Beside strengths, our study presents some limitations. First, the design of the study (observational, open and not randomized); patients were not blinded to the treatment and cohort of subjects was not large, resulting from the high specific selection criteria established. Secondly, before enrollment patients were treated with different GC (HC or CA); therefore, the pharmacokinetic results obtained (mainly AUC) have to be confirmed in larger series of patients treated with one compound. To obtain solid data, we used anti-inflammatory equivalents, as reported in the Endocrine Society’s guidelines (3); other equivalent doses are proposed, as the anti-inflammatory equivalents or growth-retarding cortisol equivalents (41, 42); however, they are not used worldwide. Furthermore, also a three times daily dosing with conv-HC could improve daily cortisol curve; however, we decided to consider only patients with twice daily GC dosing, to ensure appropriate comparison among HC and CA. Follow-up lasts less than 1 year, probably insufficient to point out long-term improvements.

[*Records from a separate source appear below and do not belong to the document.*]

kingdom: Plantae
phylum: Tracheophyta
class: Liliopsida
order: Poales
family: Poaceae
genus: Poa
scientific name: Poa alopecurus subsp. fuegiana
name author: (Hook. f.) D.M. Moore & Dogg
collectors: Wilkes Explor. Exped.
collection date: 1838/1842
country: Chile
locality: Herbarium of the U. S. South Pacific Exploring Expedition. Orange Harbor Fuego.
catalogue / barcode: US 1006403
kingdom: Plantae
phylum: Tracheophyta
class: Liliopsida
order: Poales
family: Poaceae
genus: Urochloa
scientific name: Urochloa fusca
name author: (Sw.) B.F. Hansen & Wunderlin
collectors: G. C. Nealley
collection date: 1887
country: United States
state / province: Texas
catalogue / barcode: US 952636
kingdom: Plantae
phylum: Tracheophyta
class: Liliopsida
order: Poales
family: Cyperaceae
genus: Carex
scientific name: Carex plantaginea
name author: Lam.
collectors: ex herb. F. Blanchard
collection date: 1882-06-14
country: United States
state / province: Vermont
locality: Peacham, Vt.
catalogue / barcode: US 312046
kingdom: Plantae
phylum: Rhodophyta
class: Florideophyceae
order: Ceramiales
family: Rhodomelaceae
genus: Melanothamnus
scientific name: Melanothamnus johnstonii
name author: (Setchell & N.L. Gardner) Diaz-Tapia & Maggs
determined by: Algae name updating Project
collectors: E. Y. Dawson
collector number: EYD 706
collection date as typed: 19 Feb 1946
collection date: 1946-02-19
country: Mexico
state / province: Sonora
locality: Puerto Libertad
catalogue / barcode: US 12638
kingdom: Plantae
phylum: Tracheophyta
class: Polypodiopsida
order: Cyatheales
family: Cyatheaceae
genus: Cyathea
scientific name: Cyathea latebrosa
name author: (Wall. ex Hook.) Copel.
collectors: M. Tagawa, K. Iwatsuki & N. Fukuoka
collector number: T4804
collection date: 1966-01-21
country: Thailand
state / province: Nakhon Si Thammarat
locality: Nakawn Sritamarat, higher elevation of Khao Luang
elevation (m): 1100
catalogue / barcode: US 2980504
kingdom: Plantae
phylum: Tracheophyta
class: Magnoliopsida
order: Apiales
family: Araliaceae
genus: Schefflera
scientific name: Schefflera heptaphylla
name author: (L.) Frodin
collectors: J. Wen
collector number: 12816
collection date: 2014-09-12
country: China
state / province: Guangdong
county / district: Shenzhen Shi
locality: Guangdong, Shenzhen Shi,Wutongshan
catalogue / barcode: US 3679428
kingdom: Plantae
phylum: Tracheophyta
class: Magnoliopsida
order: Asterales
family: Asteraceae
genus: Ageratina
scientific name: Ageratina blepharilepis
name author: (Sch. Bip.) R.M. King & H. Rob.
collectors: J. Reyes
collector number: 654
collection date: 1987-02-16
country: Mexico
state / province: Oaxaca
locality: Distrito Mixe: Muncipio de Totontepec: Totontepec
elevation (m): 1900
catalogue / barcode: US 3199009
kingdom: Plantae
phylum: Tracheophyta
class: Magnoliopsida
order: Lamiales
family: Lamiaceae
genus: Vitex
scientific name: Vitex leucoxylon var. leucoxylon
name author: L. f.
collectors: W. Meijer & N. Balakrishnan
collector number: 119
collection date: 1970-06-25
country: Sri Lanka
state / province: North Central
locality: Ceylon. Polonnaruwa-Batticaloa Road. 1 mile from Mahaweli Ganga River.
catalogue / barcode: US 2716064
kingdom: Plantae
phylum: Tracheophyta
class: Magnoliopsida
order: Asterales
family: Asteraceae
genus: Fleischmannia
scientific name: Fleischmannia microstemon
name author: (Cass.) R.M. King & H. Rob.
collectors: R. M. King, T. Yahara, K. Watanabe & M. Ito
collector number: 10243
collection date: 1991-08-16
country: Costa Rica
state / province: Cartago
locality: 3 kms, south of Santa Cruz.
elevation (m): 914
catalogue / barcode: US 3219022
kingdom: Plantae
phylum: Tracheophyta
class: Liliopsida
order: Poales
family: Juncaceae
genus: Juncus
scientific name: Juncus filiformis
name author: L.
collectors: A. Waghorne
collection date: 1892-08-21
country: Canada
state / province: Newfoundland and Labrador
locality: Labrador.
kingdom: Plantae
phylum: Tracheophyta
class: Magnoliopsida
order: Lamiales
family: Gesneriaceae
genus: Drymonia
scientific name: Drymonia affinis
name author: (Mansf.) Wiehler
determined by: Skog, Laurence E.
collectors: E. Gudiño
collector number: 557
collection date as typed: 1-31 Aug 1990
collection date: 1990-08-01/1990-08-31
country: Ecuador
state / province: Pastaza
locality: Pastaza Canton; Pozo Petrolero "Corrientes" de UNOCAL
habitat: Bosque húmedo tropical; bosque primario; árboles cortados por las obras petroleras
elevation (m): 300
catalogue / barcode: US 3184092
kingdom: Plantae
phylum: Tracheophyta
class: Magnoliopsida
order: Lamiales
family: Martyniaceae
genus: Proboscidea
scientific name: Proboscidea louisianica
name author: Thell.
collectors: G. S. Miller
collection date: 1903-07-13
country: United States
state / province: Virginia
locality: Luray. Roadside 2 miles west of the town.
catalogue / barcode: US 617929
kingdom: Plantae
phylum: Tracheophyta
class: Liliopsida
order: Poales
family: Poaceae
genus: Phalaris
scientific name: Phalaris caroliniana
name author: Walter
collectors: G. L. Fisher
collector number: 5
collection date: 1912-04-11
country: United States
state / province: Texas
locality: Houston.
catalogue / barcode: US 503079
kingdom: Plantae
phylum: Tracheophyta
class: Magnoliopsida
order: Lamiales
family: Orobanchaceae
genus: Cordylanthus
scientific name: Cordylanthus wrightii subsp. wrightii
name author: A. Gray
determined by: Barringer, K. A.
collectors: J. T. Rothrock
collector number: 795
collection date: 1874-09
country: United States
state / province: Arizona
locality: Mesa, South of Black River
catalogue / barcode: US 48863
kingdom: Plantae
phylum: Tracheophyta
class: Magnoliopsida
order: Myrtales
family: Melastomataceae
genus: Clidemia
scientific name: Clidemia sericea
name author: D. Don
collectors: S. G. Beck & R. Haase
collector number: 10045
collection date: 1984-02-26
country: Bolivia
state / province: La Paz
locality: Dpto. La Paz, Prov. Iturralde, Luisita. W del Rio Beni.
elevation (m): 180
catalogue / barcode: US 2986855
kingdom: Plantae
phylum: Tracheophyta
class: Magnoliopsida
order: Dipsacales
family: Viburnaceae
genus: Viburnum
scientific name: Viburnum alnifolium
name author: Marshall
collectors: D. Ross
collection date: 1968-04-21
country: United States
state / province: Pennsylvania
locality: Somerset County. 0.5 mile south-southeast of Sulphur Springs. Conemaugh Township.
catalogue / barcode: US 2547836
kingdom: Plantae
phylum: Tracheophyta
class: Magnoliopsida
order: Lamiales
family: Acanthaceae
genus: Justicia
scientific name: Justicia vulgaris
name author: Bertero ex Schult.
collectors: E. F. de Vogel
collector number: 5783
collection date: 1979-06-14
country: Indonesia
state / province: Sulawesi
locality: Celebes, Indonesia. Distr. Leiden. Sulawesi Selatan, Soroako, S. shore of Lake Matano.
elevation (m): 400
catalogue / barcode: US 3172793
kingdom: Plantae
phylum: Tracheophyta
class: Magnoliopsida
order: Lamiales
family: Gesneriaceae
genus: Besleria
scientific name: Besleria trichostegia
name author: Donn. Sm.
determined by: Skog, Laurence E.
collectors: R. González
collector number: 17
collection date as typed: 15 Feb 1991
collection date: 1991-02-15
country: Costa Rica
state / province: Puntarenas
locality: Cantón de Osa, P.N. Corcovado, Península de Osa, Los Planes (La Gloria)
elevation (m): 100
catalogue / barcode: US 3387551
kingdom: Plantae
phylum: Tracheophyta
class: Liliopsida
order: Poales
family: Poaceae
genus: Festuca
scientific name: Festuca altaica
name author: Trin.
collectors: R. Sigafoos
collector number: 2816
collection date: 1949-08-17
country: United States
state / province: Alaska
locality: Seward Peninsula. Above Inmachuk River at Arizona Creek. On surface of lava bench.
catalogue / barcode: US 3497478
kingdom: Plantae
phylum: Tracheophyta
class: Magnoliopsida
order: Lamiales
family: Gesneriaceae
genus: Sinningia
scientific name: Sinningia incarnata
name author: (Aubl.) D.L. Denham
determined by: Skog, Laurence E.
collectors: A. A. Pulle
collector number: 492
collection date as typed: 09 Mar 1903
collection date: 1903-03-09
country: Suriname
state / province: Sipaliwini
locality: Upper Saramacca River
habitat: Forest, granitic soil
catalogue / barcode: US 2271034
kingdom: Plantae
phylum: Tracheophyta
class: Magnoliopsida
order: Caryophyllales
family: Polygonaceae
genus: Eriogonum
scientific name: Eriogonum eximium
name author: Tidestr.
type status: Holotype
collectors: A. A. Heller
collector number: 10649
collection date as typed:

To conclude, salivary cortisol could be a marker to assess the cortisol profile in patients with DR-HC and might provide new insights in the study of patients with AI.

Declaration of interest

The authors declare that there is no conflict of interest that could be perceived as prejudicing the impartiality of the research reported.

Funding

This study did not receive any specific grant from any funding agency in the public, commercial or not-for-profit sector.